SHAP (SHapley Additive exPlanations) analysis identified the most influential predictors: older age and male gender increased dysphagia risk, consistent with epidemiological literature. Among acoustic features, average amplitude, average frequency, area under the curve, and swallow count were top contributors; weaker, shorter swallows were associated with abnormal findings. This dual importance of demographic and signal‑based features underscores the value of integrating clinical context with raw acoustic data.
The study acknowledges several limitations. The cohort size (49 subjects) and single‑center origin restrict generalizability across diverse populations and disease etiologies. Automatic segmentation, while promising, still lags behind expert manual labeling, which may affect real‑world sensitivity, especially for low‑severity cases. Moreover, the current evaluation was confined to the controlled environment of a hospital FEES session; translation to at‑home or telehealth settings will require robust noise‑rejection and possibly alternative sensor placements (e.g., smartphone microphones).
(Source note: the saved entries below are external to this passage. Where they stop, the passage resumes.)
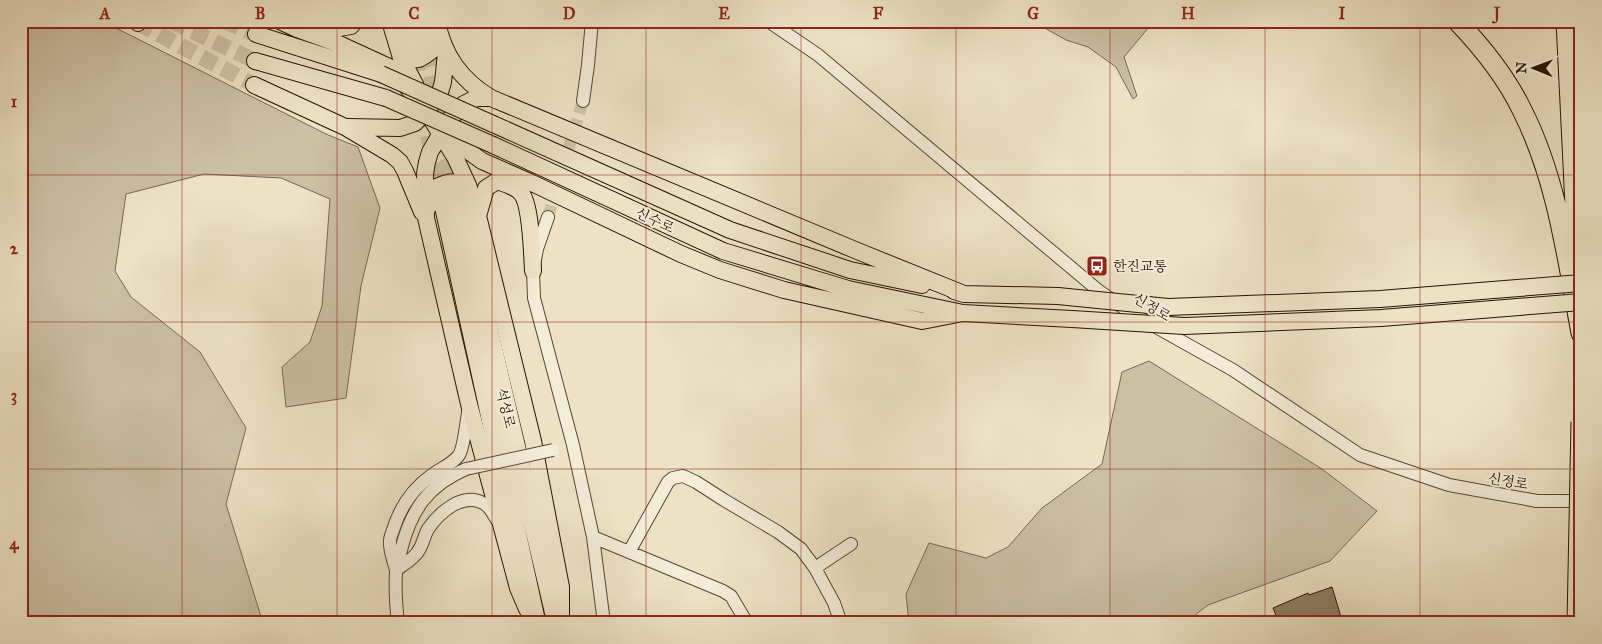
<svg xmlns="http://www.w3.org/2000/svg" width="1602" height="644" font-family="'IM FELL Great Primer','Noto Serif KR',serif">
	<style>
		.green { fill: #cbbfa4; stroke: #786952 }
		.building { fill: #8d7f66; stroke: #251300 }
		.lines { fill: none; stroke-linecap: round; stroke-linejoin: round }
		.minor-tunnel { stroke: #cfc3a7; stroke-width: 12; stroke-dasharray: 12 6; stroke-linecap: butt }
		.major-tunnel { stroke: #cfc3a7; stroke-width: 16; stroke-dasharray: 16 8; stroke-linecap: butt }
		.highway-tunnel { stroke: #cfc3a7; stroke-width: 19; stroke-dasharray: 19 9; stroke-linecap: butt }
		.minor-casing { stroke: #574731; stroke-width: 14 }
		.major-casing { stroke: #251300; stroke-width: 18 }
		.highway-casing { stroke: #251300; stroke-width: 21 }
		.minor { stroke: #f3ecd9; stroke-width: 12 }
		.major { stroke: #ede2c5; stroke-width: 16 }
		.highway { stroke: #ede2c5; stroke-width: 19 }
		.minor-bridge-casing { stroke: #574731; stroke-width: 14; stroke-linecap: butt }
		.major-bridge-casing { stroke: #251300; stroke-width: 18; stroke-linecap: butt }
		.highway-bridge-casing { stroke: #251300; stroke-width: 21; stroke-linecap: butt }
		.minor-bridge { stroke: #f3ecd9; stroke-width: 12 }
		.major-bridge { stroke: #ede2c5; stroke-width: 16 }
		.highway-bridge { stroke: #ede2c5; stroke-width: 19 }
		.grid { fill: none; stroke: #8f2418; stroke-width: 1; stroke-opacity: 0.55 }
		.labels { text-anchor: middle; stroke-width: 4; stroke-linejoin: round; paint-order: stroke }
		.street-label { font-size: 14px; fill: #251300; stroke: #f3ecd9 }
		.poi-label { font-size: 14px; fill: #251300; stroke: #f3ecd9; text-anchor: start }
		.neatline { fill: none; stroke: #8f2418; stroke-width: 2 }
		.grid-label { font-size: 16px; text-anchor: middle; font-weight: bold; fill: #8f2418 }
	</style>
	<rect width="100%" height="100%" fill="#ede2c5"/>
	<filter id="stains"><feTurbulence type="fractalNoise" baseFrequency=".004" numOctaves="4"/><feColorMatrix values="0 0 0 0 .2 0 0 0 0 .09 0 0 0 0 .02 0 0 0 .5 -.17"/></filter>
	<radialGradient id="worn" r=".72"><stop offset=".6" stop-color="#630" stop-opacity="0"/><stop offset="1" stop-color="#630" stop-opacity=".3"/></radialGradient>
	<path class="green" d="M21,21h81l224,113 32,13 22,61 -19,78 -15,112 -60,9 -4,-40 28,-25 12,-36 8,-107 -49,-21 -77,-4 -78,20 -11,77 16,26 69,55 46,76 -20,76 37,119h-242z
		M1013,21h141l-30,36 13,39 -4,3 -17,-32 -28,-20 -22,-7 -25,-14z
		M1149,361l173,108 55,42 -47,50 -122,44 -23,18h-276l-3,-29 23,-51 57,15 22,-11 34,-39 60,-44 20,-92z"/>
	<path class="building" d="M1332,587l9,30 -18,6h-44l-6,-15 35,-15 1,2z"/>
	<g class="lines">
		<path class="minor-tunnel" d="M548,217l35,-116"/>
		<path class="major-tunnel" d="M171,21l84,40
			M224,21l32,13
			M138,23l116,62"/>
		<path class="highway-tunnel" d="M428,48l28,145
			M413,53l29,142"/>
		<g class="minor-casing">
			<path id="minor" d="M768,21l50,34 281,236 32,22 102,57 127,85 89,30 88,16h44
				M583,101l5,-36 4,-44
				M548,217l-11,32 -4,22 1,27 39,147 20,92 11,86
				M593,537l130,54 8,5 16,27
				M629,552l39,-70 5,-4 10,-2 13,6 28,18 54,32 23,17 14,19 19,35 7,20
				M815,568l36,-24
				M396,570c-2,-8 -7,-20 -6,-29 0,-4 2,-8 3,-11 7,-23 19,-41 39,-55 9,-7 21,-11 27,-20 5,-7 8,-38 10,-49
				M396,570c7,-5 19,-12 23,-20 4,-6 5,-14 9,-21 11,-16 34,-37 55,-26 7,3 10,11 14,17
				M398,623c-2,-17 -3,-34 -2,-51 1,-7 4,-15 5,-22 10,-40 27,-65 65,-81"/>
		</g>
		<g class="major-casing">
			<path id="major" d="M136,21l2,2
				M280,21l17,8 42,15 50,23 9,8 30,39 27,43 13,28 10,31 55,225 28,146v34
				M390,21l11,37 14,26
				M437,21c6,34 25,60 54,77l364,152 109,44
				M310,30h18l23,-4 4,-5
				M256,34l125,40
				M401,58c17,4 21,1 34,-10l1,-9
				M255,61l131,37
				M254,85l91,42 47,28 8,7 5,9 17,41
				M491,98h-15l-12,6 -16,17 -18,31 -3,10 -2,12 1,44 43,186 49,184 9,21
				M493,124l237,106 120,40 72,15
				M348,127l52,1 15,-5 24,-27 4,-14 3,-29
				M447,131l13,14 22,16 50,22 149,71 39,16 64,20 138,31 41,-8
				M493,145l230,106 125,38 115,24 109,6
				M497,181c8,3 18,5 24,12 10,11 11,61 12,78
				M429,206l4,-17c13,-7 20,-9 35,-4
				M478,216l8,-28 11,-7 8,-2
				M954,291l10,3 94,2"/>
		</g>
		<g class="highway-casing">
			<path id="highway" d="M406,21l7,32
				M423,21l5,27
				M1457,21c25,26 49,56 65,89 35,69 45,148 59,223
				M1566,21l12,246
				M456,193l101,430
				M442,195l94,428"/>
		</g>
		<use href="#minor" class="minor"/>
		<use href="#major" class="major"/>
		<use href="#highway" class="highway"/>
		<g class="minor-bridge-casing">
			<path id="minor-bridge" d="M466,469l87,-19"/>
		</g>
		<g class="major-bridge-casing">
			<path id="major-bridge" d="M381,74l112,50
				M386,98l107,47
				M1058,296l110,11 212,-8 201,-16
				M1072,319l112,7 197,-8 200,-16"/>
		</g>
		<g class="highway-bridge-casing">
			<path id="highway-bridge" d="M1577,623l4,-201"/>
		</g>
		<use href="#minor-bridge" class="minor-bridge"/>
		<use href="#major-bridge" class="major-bridge"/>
		<use href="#highway-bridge" class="highway-bridge"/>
	</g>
	<path class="grid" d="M182,21v602M337,21v602M492,21v602M646,21v602M801,21v602M956,21v602M1110,21v602M1265,21v602M1420,21v602M21,175h1560M21,322h1560M21,469h1560"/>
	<defs>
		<g id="bus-square" transform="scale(1.125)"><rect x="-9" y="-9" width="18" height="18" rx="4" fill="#8f2418" stroke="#f3ecd9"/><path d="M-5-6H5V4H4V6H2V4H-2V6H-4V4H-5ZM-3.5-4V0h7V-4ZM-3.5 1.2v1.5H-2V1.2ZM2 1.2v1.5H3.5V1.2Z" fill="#fff"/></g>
	</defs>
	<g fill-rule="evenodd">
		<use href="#bus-square" x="1097" y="266"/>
	</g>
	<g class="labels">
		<g class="street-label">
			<text transform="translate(655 220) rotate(25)" y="5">신수로</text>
			<text transform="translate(1152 307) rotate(31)" y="5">신정로</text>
			<text transform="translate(506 408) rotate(77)" y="5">석성로</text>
			<text transform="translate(1508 481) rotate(10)" y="5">신정로</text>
		</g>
		<g class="poi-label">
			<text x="1113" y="271">한진교통</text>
		</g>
	</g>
	<rect width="1602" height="644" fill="none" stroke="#ede2c5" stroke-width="55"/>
	<g transform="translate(1534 68) rotate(271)" stroke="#f3ecd9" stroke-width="4" paint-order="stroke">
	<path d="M0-4L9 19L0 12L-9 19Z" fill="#251300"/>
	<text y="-8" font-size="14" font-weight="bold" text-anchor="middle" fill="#251300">N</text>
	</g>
	<rect x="28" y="28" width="1546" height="588" class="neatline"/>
	<g class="grid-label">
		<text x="105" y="19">A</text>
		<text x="260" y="19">B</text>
		<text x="414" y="19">C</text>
		<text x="569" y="19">D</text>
		<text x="724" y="19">E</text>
		<text x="878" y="19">F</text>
		<text x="1033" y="19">G</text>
		<text x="1188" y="19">H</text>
		<text x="1342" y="19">I</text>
		<text x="1497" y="19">J</text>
		<text x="14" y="107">1</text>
		<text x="14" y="254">2</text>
		<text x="14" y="401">3</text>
		<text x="14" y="549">4</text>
	</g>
	<rect width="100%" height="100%" filter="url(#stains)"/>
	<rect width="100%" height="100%" fill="url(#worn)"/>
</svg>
Future work outlined by the authors includes expanding the dataset through multi‑institution collaborations, refining segmentation algorithms (potentially via deep learning sequence models such as CNN‑RNN or Transformers), and conducting prospective trials in community and home environments. The authors also suggest exploring end‑to‑end deep models that can jointly learn feature representations and classification, which may further boost performance, especially for the multi‑class severity task.
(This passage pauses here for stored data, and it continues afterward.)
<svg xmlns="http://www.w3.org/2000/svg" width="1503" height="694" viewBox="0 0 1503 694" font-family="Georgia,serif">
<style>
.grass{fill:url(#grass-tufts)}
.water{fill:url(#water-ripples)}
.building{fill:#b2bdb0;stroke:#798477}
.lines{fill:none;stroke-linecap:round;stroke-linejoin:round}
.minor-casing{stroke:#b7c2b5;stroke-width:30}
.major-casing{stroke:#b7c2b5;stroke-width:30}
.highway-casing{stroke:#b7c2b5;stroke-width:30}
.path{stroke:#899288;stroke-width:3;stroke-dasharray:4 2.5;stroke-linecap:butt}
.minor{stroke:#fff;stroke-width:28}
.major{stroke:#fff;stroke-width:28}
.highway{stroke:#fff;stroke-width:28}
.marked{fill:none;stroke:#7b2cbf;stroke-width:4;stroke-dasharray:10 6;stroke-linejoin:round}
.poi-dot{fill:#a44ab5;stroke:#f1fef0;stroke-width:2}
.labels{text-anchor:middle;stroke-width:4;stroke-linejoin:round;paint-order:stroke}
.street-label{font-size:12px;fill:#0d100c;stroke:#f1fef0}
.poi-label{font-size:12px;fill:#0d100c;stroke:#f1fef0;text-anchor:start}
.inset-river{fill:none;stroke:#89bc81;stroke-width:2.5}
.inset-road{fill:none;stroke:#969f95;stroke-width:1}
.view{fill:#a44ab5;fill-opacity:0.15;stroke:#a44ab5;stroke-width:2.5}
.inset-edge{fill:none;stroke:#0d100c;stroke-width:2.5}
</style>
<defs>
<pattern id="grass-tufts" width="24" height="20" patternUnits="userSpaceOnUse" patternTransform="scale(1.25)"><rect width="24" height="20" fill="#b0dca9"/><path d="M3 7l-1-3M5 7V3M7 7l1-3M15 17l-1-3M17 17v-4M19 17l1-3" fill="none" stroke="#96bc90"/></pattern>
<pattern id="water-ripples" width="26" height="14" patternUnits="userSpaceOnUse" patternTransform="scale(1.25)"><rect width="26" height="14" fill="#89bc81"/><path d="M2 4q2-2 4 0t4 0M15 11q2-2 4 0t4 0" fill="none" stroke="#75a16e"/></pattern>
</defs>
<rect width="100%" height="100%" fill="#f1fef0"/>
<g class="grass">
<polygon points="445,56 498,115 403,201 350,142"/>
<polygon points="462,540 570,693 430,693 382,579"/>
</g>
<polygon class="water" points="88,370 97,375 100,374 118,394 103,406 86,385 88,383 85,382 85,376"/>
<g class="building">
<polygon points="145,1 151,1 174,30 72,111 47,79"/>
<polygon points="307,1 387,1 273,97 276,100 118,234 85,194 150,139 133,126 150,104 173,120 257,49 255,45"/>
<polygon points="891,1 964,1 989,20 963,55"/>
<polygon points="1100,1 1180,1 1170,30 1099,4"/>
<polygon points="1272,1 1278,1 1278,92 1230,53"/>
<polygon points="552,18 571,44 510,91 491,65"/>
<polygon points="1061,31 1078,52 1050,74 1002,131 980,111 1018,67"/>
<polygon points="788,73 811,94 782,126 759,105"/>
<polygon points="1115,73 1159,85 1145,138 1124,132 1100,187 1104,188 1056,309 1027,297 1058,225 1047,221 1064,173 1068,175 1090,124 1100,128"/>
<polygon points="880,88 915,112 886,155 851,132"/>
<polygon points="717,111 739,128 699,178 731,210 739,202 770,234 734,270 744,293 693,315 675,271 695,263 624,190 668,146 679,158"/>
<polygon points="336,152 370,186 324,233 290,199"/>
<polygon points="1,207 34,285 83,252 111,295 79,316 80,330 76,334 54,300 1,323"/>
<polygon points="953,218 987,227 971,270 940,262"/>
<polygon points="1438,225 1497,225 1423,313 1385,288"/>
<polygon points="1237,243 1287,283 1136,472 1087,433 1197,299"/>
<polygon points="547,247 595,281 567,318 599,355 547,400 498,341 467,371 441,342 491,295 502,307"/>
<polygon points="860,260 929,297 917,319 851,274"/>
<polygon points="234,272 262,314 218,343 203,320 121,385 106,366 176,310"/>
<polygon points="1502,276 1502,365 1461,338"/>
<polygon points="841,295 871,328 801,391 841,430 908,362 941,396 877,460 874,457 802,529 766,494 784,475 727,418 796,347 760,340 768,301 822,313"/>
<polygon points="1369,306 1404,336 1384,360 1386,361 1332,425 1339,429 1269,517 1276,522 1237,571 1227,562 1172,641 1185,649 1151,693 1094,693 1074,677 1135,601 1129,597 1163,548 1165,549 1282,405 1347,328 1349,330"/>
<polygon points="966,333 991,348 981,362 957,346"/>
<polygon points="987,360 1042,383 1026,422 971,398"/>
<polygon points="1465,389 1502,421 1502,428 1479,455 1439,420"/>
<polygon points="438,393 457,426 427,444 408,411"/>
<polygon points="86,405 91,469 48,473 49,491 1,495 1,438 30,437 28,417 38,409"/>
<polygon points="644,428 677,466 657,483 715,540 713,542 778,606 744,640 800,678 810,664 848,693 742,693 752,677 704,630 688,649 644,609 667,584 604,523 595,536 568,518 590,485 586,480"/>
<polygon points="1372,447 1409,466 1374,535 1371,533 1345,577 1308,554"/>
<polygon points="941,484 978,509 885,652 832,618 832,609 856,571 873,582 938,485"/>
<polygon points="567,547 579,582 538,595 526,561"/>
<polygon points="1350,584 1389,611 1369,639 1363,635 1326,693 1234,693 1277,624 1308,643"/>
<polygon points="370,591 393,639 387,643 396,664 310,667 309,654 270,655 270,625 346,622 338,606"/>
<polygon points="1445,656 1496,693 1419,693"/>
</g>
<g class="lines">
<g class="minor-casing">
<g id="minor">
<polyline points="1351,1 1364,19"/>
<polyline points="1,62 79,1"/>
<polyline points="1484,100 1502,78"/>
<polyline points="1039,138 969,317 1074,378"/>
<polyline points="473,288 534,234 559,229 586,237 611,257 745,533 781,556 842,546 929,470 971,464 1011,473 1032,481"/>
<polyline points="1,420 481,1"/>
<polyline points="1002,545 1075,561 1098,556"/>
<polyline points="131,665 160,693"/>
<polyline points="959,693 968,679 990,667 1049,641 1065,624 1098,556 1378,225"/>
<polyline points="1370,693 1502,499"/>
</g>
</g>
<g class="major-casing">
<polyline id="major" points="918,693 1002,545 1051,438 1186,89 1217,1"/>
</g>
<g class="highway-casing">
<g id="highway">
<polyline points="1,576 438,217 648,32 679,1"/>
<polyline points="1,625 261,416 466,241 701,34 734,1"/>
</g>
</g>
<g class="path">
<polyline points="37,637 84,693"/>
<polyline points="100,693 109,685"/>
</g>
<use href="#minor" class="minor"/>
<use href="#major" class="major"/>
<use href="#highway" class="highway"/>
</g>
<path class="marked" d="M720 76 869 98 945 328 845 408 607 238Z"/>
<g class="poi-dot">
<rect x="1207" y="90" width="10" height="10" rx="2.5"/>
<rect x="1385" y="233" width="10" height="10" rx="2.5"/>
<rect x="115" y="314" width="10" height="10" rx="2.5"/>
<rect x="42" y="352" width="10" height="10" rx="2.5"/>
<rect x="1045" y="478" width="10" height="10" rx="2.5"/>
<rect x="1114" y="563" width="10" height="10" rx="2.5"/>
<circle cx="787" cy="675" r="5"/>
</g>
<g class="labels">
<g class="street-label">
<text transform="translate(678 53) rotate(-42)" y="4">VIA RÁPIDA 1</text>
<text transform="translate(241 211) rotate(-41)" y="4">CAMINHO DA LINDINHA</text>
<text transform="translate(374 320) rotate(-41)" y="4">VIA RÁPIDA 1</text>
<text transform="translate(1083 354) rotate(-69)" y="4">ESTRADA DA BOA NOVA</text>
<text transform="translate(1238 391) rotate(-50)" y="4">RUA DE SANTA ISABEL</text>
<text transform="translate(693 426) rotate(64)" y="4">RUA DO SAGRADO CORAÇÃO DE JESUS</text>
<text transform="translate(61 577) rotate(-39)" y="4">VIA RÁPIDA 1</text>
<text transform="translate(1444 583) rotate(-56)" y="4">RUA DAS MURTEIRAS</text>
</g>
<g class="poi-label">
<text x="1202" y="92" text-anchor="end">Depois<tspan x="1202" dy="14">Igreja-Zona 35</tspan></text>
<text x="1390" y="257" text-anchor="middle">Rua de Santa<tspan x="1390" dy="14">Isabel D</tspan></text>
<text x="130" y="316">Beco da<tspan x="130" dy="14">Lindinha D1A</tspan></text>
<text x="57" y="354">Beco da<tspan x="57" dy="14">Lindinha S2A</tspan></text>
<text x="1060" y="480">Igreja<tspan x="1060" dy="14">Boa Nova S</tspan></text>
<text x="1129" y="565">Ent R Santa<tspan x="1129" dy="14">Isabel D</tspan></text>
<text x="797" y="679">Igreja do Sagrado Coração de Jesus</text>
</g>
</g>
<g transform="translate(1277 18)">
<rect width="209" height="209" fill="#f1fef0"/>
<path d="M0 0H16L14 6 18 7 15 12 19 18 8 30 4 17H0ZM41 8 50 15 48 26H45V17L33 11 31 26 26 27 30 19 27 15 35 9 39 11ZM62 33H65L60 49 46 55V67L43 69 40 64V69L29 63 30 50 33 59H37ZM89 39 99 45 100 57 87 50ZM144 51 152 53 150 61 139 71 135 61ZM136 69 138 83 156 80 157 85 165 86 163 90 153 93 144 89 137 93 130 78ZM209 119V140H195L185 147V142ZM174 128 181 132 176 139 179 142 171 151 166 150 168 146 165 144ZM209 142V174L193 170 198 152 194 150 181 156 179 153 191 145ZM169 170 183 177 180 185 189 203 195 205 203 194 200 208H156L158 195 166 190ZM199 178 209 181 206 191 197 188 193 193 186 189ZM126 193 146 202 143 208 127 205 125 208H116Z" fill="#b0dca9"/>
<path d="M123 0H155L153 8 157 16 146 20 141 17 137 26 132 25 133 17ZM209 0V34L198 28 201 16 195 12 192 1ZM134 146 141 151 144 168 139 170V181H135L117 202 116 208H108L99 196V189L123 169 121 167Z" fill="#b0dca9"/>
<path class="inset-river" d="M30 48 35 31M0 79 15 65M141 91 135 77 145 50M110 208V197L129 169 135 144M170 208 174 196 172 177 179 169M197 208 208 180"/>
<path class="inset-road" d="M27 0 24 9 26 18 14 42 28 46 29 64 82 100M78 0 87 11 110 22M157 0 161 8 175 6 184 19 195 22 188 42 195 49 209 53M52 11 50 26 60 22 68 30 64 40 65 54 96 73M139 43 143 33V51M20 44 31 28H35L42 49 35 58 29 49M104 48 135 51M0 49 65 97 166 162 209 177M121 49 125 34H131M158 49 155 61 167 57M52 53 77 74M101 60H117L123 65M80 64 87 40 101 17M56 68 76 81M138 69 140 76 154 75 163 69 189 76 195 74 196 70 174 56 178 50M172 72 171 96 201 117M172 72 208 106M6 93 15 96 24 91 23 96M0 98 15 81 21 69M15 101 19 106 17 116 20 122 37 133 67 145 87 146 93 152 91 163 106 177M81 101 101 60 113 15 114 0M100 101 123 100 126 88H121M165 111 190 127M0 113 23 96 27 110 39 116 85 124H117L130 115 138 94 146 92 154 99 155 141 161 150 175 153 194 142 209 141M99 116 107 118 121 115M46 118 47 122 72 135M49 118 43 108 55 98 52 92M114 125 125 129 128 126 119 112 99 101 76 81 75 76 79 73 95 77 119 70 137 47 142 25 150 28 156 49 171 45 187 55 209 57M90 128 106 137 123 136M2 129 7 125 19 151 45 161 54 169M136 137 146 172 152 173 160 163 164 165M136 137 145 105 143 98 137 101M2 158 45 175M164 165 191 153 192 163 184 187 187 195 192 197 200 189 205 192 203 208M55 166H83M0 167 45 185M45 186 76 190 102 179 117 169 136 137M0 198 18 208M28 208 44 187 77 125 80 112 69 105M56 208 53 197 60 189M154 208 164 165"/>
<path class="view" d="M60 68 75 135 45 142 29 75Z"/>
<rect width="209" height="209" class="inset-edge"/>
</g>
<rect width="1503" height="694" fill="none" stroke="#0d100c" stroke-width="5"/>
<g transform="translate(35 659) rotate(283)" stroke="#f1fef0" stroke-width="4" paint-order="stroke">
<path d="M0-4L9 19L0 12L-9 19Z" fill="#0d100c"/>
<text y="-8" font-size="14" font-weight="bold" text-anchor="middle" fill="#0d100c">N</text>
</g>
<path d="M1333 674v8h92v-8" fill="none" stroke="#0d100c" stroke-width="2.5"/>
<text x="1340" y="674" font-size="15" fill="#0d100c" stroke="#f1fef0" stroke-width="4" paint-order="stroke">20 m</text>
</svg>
In conclusion, this research demonstrates that a low‑cost, non‑invasive neck acoustic sensor, combined with carefully engineered domain features and conventional machine‑learning classifiers, can reliably detect dysphagia with an AUC‑ROC exceeding 0.90. The approach offers a scalable alternative to radiographic or endoscopic assessments, paving the way for continuous, real‑time monitoring of pharyngeal health in both clinical and remote care contexts.